How much maths is in A level physics?
You might be interested in studying physics at A level but are concerned about how much maths this will entail. If you struggle with maths or are just generally curious about how much maths would be involved, read on for more information!
Physics as a subject
Physics is one of the three main branches of science that studies matter, energy, force, motion, and everything in between. Its main aim is to understand the concept of how the universe behaves. A level physics is incredibly respected as a qualification, especially as it is one of the most challenging A levels you could pick!
But don’t let this put you off – with hard work and motivation, hiring an online a level physics tutor, students can do very well in physics. Whilst you’ll learn about a wide range of complex concepts and theories, it is certainly true that there are maths questions involved in this subject. Students will have to learn to tackle these to get a decent grade.
A whole lot of maths!
Out of the three science subjects, physics includes the most mathematical questions, even more so than chemistry. Many say that physics A level is dominated by maths. Indeed, a large percentage of the questions focus on mathematical concepts and formulas. Whilst some of the questions may only require basic calculations such as calculating the force of an object, the A level exams will certainly become more demanding by the end of the paper!
Many students are shocked to find how much maths is actually involved in physics A level and struggle with it. Students are often required to have advanced knowledge of mathematical concepts to do well in physics. This is why it’s often recommended that students study maths A level alongside physics A level just to get by. It’s common knowledge that these two subjects complement each other. However, choosing maths to aid your physics knowledge might be crucial to securing a decent grade in physics.
In the bigger picture
Whilst you’ll still be learning about a broad range of scientific physical knowledge within the A level physics specification you take, be prepared for the science to be paired with maths. If maths isn’t your strongest subject, you might want to consider avoiding physics as well as maths due to how mathematically demanding this subject is.
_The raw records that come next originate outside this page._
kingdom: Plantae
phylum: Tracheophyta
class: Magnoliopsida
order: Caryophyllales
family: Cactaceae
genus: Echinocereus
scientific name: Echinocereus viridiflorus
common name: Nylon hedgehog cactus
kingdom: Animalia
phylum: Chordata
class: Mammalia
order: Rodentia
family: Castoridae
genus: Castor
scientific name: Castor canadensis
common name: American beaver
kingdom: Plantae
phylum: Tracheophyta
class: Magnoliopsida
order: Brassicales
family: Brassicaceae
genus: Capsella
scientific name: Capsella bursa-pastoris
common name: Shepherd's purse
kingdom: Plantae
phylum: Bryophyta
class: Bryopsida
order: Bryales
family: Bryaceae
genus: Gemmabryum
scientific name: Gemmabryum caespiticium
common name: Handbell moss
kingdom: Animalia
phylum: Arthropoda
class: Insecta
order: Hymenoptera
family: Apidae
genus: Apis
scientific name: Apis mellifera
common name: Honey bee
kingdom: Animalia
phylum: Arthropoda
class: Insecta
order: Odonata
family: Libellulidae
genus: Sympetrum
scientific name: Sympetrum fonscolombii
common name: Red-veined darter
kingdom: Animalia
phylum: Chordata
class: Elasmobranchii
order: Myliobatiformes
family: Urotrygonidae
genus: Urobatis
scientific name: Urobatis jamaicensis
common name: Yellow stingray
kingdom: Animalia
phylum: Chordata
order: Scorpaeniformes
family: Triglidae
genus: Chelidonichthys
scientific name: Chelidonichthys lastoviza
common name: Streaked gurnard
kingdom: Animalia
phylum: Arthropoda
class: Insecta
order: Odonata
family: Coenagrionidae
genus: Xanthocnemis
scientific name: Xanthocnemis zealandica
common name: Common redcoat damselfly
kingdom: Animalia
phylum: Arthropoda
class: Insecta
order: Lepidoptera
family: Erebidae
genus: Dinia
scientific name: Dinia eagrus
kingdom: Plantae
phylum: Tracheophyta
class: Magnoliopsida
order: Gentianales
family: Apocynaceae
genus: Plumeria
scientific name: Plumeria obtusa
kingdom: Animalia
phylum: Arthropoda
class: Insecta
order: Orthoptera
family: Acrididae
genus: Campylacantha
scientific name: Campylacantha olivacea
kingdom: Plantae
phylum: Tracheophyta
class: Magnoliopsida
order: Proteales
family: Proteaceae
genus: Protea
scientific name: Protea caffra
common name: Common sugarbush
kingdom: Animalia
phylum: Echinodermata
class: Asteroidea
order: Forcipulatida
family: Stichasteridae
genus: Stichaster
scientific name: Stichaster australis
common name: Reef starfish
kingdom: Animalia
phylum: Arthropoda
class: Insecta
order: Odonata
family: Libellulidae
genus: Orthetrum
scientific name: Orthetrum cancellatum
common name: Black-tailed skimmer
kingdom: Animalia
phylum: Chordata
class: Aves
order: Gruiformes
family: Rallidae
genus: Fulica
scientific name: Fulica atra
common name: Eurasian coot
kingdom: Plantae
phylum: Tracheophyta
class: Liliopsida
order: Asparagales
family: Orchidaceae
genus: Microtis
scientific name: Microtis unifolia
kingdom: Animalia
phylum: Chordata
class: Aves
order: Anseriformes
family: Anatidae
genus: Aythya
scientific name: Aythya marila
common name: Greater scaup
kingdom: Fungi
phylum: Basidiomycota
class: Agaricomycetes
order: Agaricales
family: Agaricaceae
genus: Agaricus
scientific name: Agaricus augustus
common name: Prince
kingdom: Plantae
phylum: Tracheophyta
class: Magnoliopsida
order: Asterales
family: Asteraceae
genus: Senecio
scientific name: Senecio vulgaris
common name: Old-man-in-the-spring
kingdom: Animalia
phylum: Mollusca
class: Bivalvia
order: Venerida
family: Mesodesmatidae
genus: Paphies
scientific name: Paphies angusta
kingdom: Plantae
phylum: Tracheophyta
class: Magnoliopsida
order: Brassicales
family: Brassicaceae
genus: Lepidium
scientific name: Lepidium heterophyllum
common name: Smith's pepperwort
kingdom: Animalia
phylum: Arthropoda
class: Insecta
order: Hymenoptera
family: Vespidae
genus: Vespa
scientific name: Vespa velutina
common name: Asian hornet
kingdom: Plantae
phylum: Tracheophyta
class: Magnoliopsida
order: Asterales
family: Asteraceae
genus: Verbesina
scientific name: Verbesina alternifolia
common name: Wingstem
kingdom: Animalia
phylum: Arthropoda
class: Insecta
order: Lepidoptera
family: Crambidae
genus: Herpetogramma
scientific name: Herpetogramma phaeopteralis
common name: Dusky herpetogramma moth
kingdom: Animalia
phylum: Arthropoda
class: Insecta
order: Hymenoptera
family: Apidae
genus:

With A levels, you should always play to your strengths because of how advanced and complex they are. However, if you’re an incredibly hardworking student, you might be able to get by in physics, even if you struggle with maths. You can target your weaker areas and even get a tutor to help you work on the mathematical questions to get you used to what might come up in the physics exam.
In conclusion, it can definitely be said that there is a lot of maths within physics A level. Both A level maths and physics can develop certain skills including problem-solving and analytical thinking. They work side by side, with calculations being a big part of both subjects.